L'Anssi s'adresse autant à des acteurs privés que publics, car une attaque contre un opérateur privé d'importance vitale peut faire aussi mal à notre pays qu'une attaque contre une administration.

Dans les autres pays d'Europe, il n'y a pas, jusqu'à maintenant, d'équivalent qualitatif de l'Anssi, sauf en Allemagne. Par ailleurs, certains États membres n'ont aucune structure. C'est pourquoi l'Union européenne a adopté en 2016 la directive sur la sécurité des réseaux d'information, que nous venons de transposer en droit français. Je rappelle que cette directive impose que soit créée dans chaque État membre une agence spécialisée dans la cybersécurité et que des coopérations volontaires entre États membres sur ces questions soient mises en place.

C'est dans ce contexte que la Commission européenne a présenté en septembre dernier un « Paquet cybersécurité » au coeur duquel se trouve un projet de règlement structurant dénommé « Acte pour la cybersécurité ».

Ce texte est porteur d'une certaine ambition. Il propose de transformer l'Enisa en agence européenne pérenne et d'instaurer un cadre européen unique de certification de la sécurité informatique. En effet, actuellement, la certification est faite au niveau national.

Pour approfondir notre analyse, nous avons mené un certain nombre d'auditions dont la liste figure à la fin du rapport qui vous a été envoyé et distribué.

Au début de nos travaux, nous avons été frappés par la réaction plutôt vive des acteurs français face aux propositions européennes. Deux points ressortaient clairement. Premièrement, la cybersécurité est d'abord une question de souveraineté. En conséquence, il faut conserver le juste équilibre entre les agences nationales et l'agence européenne Enisa. Deuxièmement, il y a un risque que le système de certification proposé affaiblisse le niveau de cyber sécurité existant en France au lieu de le renforcer.

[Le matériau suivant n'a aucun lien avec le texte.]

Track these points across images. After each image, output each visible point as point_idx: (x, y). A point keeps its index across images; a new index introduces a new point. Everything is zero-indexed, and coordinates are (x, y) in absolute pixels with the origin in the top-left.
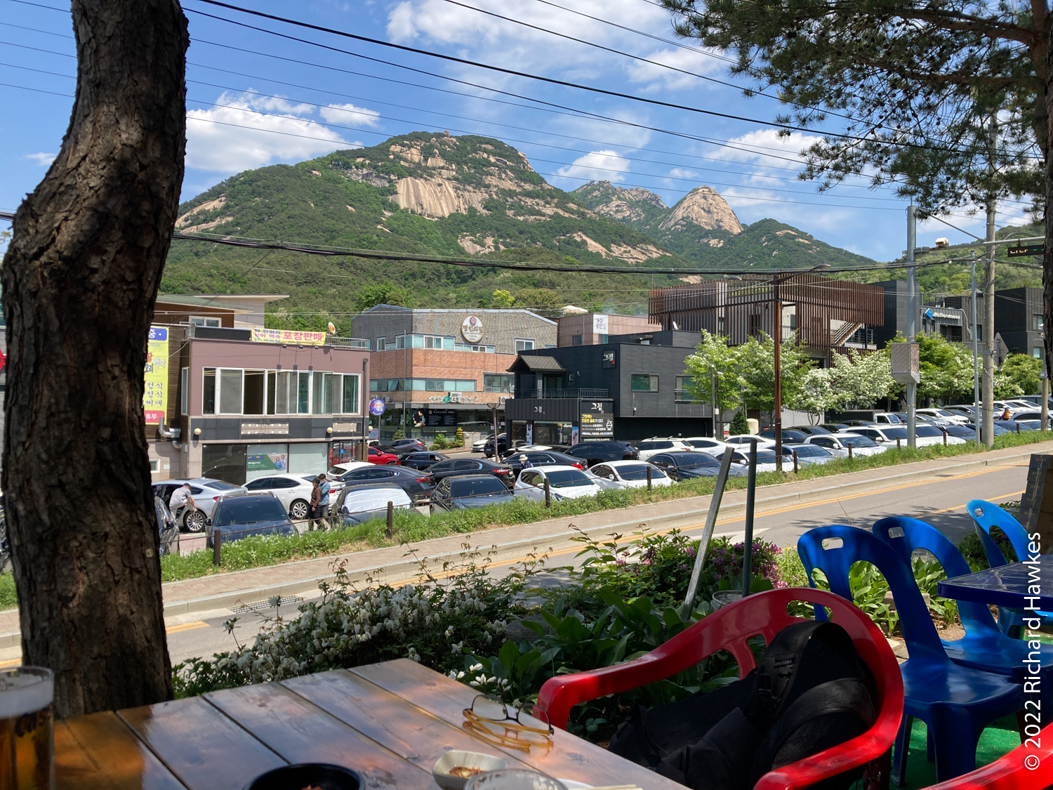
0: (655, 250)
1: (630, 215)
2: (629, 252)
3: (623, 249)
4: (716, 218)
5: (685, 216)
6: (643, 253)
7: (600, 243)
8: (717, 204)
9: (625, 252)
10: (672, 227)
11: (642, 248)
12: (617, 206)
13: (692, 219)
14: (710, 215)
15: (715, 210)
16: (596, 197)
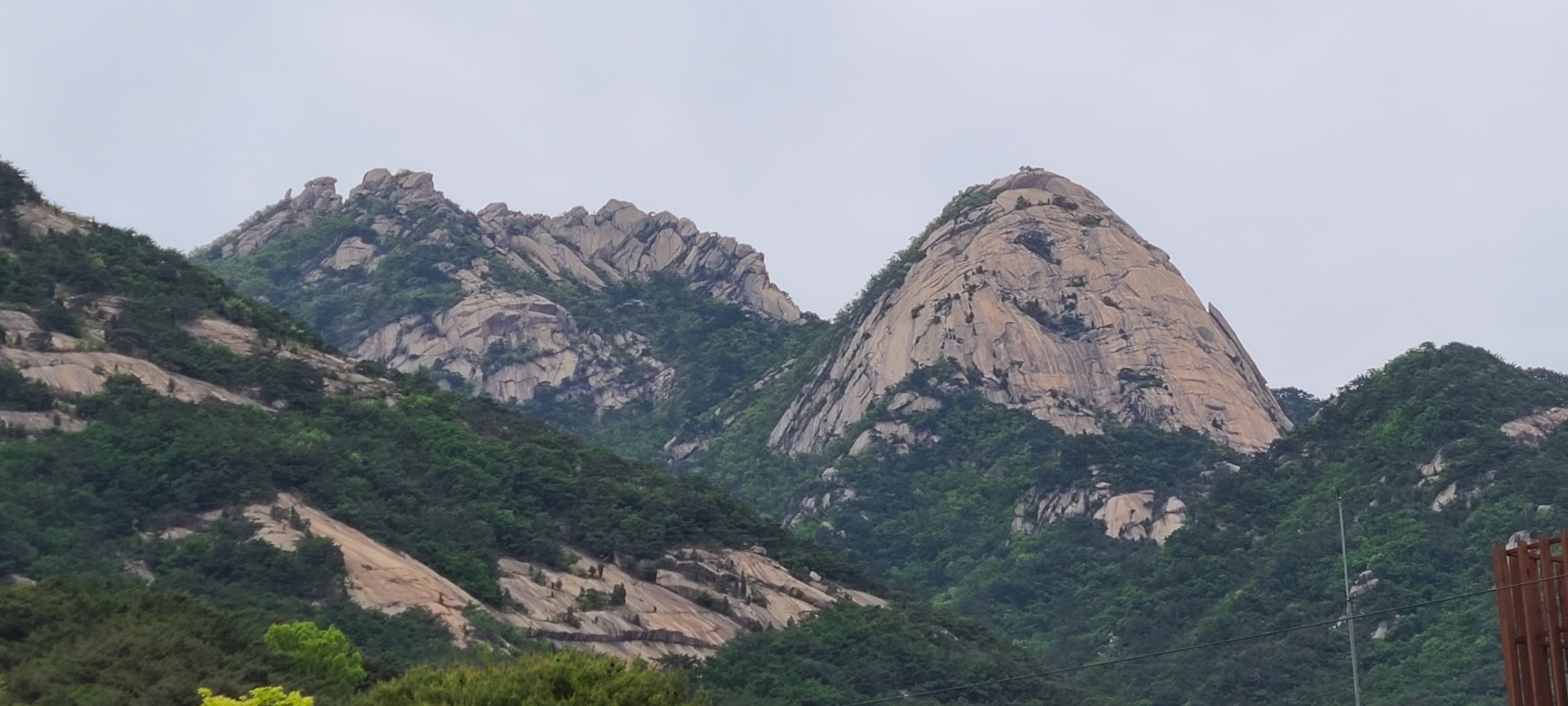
0: (779, 576)
1: (581, 376)
2: (618, 598)
3: (573, 585)
4: (1118, 362)
5: (927, 358)
6: (705, 603)
7: (427, 557)
8: (1115, 280)
9: (592, 601)
10: (854, 431)
11: (696, 574)
12: (494, 323)
13: (975, 376)
14: (1078, 347)
15: (1108, 315)
16: (356, 274)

En fait, la vérité est plus nuancée. Cela ressort de nos nombreuses auditions, en particulier celles faites à Bruxelles même. C'est également le constat du projet de rapport de l'eurodéputée allemande Angelika Niebler au Parlement européen.

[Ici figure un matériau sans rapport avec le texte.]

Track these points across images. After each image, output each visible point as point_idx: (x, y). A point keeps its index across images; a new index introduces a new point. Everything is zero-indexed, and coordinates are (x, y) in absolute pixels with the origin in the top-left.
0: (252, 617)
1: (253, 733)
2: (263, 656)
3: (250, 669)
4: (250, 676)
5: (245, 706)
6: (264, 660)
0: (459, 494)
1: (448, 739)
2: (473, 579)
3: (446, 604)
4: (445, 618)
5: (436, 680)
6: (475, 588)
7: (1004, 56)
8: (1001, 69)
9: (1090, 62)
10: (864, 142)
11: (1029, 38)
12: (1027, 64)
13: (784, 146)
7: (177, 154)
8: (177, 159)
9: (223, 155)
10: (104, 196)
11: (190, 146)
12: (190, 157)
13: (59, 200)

Ce que l'on retire en premier lieu de nos auditions, c'est que tous les acteurs souhaitent l'adoption du règlement européen. Il constitue un saut qualitatif vers une meilleure cybersécurité, dont nous avons collectivement besoin.

En second lieu, l'Enisa ne pourra pas assumer des missions trop importantes, car elle n'en aura pas les moyens. Elle ne dispose actuellement que de 80 salariés et la Commission ne propose qu'une augmentation de 20 à 40 personnes. Or la seule Anssi en a 570. Avec une centaine de personnes, l'Enisa ne sera pas le cheval de Troie de l'Union européenne dans le cyber monde. Donc, ses missions seront encadrées pour ne pas empiéter sur la souveraineté des États et elle se concentrera sur une véritable plus-value européenne.

La certification comporte plus d'enjeux, en particulier économiques. Nous pensons, comme nos interlocuteurs français, qu'il s'agit de mettre en place un cadre exigeant qui impose des normes de sécurité élevées. Il faut éviter tout risque d'une certification au rabais, ce qui est la pente naturelle d'un marché concurrentiel, dont les clients ont tendance à penser que l'assurance est toujours trop coûteuse.